Direktur Jenderal Penanganan Sengketa dan Konflik Pertanahan (Dirjen PSKP) Kementerian ATR/BPN, Iljas Tedjo Prijono, menjelaskan, dulu lahan tersebut berada di bawah kepemilikan Kementerian Perhubungan pada 1988. Kemudian, dititipkan ke PT KAI pada 2008.

Kini, lahan tersebut masuk dalam kategori aset negara, maka pemerintah memiliki hak penuh untuk mempertahankan sekaligus memanfaatkannya untuk kepentingan publik. 

"Kalau kategori sebagai aset, maka ini merupakan milik negara dan negara harus hadir untuk mempertahankan aset tersebut," tegas Iljas.

Sebagai penegasan, Ketua Satgas Anti-Mafia Tanah yang juga selaku Direktur Pencegahan dan Penanganan Konflik Pertanahan, Brigjen Hendra Gunawan mengatakan, aset negara tersebut akan dipertahankan.
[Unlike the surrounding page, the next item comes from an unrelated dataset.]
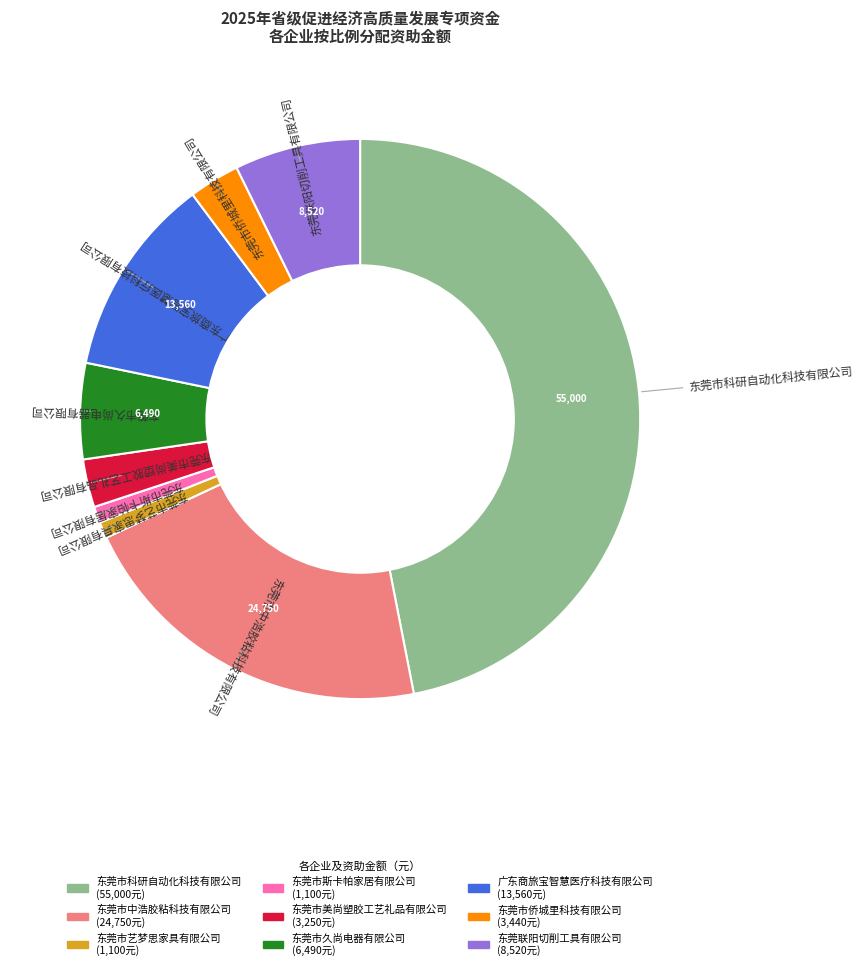

Between 东莞联阳切削工具有限公司 and 广东商旅宝智慧医疗科技有限公司, which is larger?

广东商旅宝智慧医疗科技有限公司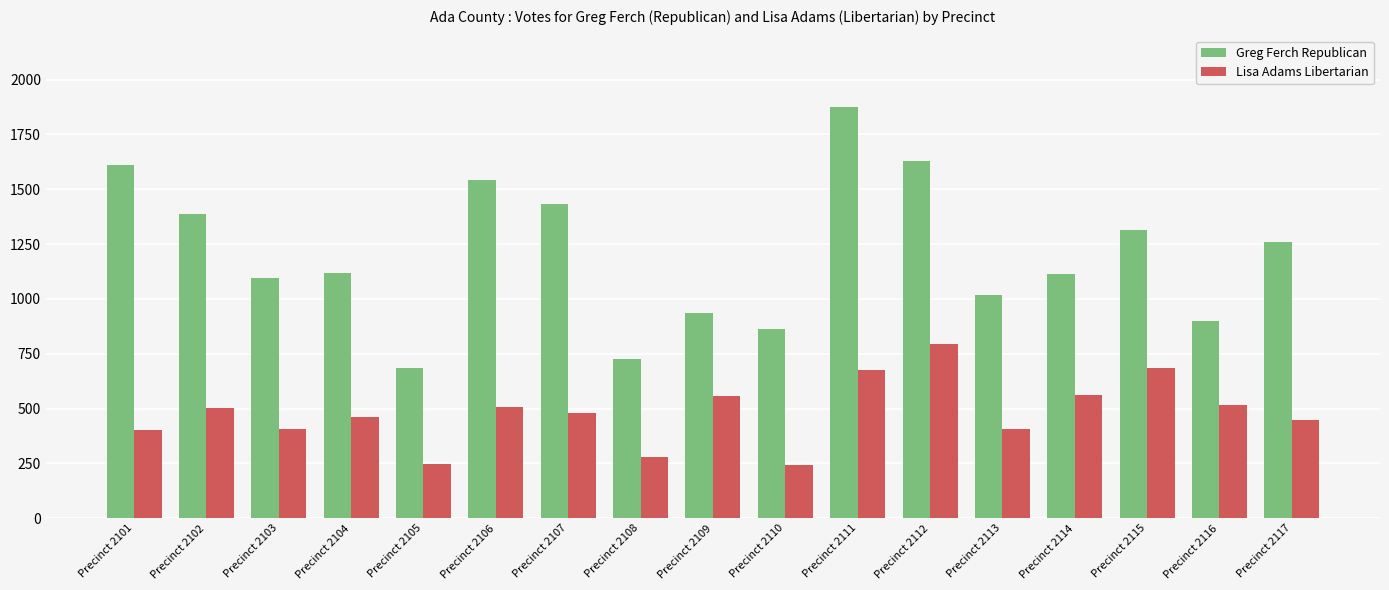

Count the number of data series in this chart.

2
Terlebih, tanah tersebut tercatat di BPN sebagai aset negara dan juga sudah tercatat di Kementerian Keuangan juga sebagai aset.

"Apabila nanti ditemukan ada unsur unsur pidana di dalamnya, maka kami akan berkoordinasi dan berkolaborasi dengan aparatur penegak hukum lainnya," ujar Hendra.

 

Menteri Ara Bakal Rapat Bersama BUMN Jelang Akhir Pekan Ini, Bahas Apa?

Sebelumnya, ia pernah menegaskan lahan di kawasan Tanah Abang yang akan digunakan untuk pembangunan rumah susun (rusun) subsidi merupakan milik negara.

Penegasan ini disampaikan menyusul pernyataan Ketua Umum GRIB Jaya, Rosario de Marshall alias Hercules, yang sebelumnya menyebut lahan tersebut bukan milik negara.

Maruarar atau yang akrab disapa Ara mengaku telah melakukan konfirmasi langsung kepada Direktur Utama PT Kereta Api Indonesia (KAI), Bobby Rasydin, serta Kepala Badan Pengelola (BP) BUMN, Dony Oskaria.

“Dari Dirut KAI saya sudah tanyakan, memang itu adalah tanah milik negara. Tanah milik negara. Kita akan tindak lanjuti dan kita yakin itu milik negara,” kata Ara di Kantor Kementerian PAN-RB, dikutip Kamis, 16 April 2026.